EU Referendum


Defence: an expensive waste


01/10/2014



000a Guardian-030 Isis.jpg

Bombing has not been decisive in any recent conflict, writes Richard Norton-Taylor in the Guardian. Far from it. It has been counterproductive and an expensive waste.

In the past, pilots have quickly run out of targets. It will be even more difficult now, as RAF Tornado crews have already discovered, to find them as they continue to search for Islamic State (Isis) fighters in Iraq now.

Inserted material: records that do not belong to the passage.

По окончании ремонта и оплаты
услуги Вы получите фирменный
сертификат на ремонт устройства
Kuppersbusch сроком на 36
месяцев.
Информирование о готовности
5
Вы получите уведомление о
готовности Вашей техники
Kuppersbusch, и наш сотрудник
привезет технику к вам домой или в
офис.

The RAF Tornados, based in Britain's base at Akrotiri in Cyprus, can fire radar-guided anti-armour Brimstone missiles, which are conservatively estimated to cost £100,000 each; heavier Paveway IV bombs, estimated at £30,000 apiece; and long-range Storm Shadow missiles, estimated at nearly £790,000 each.

Actually the Storm Shadows cost over £1 million, but apart from that, Norton-Taylor is spot on. We see the pics and the first strike knocks out a pick-up truck and a machine gun.

The fuel bill almost certainly cost more than the targets, and the Brimstone, at a cool £100,000 makes a mockery of the entire concept of cost-effectiveness. We can't do war this way – the IS can trade their lives for our wealth and beat us every time.